The task :: Give each record below again, without a single difference.

Collected data ::

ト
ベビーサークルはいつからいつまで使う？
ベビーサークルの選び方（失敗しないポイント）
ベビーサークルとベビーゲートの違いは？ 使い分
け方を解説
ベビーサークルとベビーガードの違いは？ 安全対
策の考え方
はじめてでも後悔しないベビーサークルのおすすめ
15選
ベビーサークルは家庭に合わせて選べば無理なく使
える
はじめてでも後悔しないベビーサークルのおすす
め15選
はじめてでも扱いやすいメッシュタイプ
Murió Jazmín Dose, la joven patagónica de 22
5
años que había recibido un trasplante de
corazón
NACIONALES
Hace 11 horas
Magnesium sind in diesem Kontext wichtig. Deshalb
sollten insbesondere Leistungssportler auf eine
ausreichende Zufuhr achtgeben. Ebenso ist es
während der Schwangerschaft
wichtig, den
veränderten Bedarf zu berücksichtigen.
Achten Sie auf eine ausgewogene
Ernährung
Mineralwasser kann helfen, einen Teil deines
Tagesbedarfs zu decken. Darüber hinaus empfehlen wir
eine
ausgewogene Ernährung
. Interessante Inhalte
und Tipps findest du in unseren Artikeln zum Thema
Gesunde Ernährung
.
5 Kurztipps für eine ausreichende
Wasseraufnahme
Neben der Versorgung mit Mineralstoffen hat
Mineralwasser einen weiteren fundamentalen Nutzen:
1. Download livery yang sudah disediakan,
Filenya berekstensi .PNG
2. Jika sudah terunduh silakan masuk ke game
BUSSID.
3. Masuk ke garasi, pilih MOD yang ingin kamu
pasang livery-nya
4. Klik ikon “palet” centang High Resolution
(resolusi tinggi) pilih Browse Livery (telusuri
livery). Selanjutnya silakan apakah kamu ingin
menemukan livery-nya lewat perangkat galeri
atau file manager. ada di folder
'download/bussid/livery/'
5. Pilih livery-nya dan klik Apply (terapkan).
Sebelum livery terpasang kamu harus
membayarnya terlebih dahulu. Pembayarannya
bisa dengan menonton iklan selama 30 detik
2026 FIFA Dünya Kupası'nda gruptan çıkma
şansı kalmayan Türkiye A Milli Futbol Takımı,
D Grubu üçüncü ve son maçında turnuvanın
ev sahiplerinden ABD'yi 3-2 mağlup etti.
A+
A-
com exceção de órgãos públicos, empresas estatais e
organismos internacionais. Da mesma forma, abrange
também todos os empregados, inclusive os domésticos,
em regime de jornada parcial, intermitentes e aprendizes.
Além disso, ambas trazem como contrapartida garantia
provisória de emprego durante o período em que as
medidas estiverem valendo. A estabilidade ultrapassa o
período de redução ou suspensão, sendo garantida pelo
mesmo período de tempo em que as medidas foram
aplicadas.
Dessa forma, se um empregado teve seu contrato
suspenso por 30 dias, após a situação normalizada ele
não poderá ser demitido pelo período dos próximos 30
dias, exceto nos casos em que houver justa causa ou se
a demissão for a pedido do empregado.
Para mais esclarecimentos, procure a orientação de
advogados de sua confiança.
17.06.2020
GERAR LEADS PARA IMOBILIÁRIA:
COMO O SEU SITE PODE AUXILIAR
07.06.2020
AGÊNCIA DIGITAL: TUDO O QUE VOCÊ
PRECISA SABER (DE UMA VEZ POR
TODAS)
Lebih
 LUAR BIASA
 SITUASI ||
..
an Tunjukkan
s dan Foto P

Response below ::
ト
ベビーサークルはいつからいつまで使う？
ベビーサークルの選び方（失敗しないポイント）
ベビーサークルとベビーゲートの違いは？ 使い分
け方を解説
ベビーサークルとベビーガードの違いは？ 安全対
策の考え方
はじめてでも後悔しないベビーサークルのおすすめ
15選
ベビーサークルは家庭に合わせて選べば無理なく使
える
はじめてでも後悔しないベビーサークルのおすす
め15選
はじめてでも扱いやすいメッシュタイプ
Murió Jazmín Dose, la joven patagónica de 22
5
años que había recibido un trasplante de
corazón
NACIONALES
Hace 11 horas
Magnesium sind in diesem Kontext wichtig. Deshalb
sollten insbesondere Leistungssportler auf eine
ausreichende Zufuhr achtgeben. Ebenso ist es
während der Schwangerschaft
wichtig, den
veränderten Bedarf zu berücksichtigen.
Achten Sie auf eine ausgewogene
Ernährung
Mineralwasser kann helfen, einen Teil deines
Tagesbedarfs zu decken. Darüber hinaus empfehlen wir
eine
ausgewogene Ernährung
. Interessante Inhalte
und Tipps findest du in unseren Artikeln zum Thema
Gesunde Ernährung
.
5 Kurztipps für eine ausreichende
Wasseraufnahme
Neben der Versorgung mit Mineralstoffen hat
Mineralwasser einen weiteren fundamentalen Nutzen:
1. Download livery yang sudah disediakan,
Filenya berekstensi .PNG
2. Jika sudah terunduh silakan masuk ke game
BUSSID.
3. Masuk ke garasi, pilih MOD yang ingin kamu
pasang livery-nya
4. Klik ikon “palet” centang High Resolution
(resolusi tinggi) pilih Browse Livery (telusuri
livery). Selanjutnya silakan apakah kamu ingin
menemukan livery-nya lewat perangkat galeri
atau file manager. ada di folder
'download/bussid/livery/'
5. Pilih livery-nya dan klik Apply (terapkan).
Sebelum livery terpasang kamu harus
membayarnya terlebih dahulu. Pembayarannya
bisa dengan menonton iklan selama 30 detik
2026 FIFA Dünya Kupası'nda gruptan çıkma
şansı kalmayan Türkiye A Milli Futbol Takımı,
D Grubu üçüncü ve son maçında turnuvanın
ev sahiplerinden ABD'yi 3-2 mağlup etti.
A+
A-
com exceção de órgãos públicos, empresas estatais e
organismos internacionais. Da mesma forma, abrange
também todos os empregados, inclusive os domésticos,
em regime de jornada parcial, intermitentes e aprendizes.
Além disso, ambas trazem como contrapartida garantia
provisória de emprego durante o período em que as
medidas estiverem valendo. A estabilidade ultrapassa o
período de redução ou suspensão, sendo garantida pelo
mesmo período de tempo em que as medidas foram
aplicadas.
Dessa forma, se um empregado teve seu contrato
suspenso por 30 dias, após a situação normalizada ele
não poderá ser demitido pelo período dos próximos 30
dias, exceto nos casos em que houver justa causa ou se
a demissão for a pedido do empregado.
Para mais esclarecimentos, procure a orientação de
advogados de sua confiança.
17.06.2020
GERAR LEADS PARA IMOBILIÁRIA:
COMO O SEU SITE PODE AUXILIAR
07.06.2020
AGÊNCIA DIGITAL: TUDO O QUE VOCÊ
PRECISA SABER (DE UMA VEZ POR
TODAS)
Lebih
 LUAR BIASA
 SITUASI ||
..
an Tunjukkan
s dan Foto P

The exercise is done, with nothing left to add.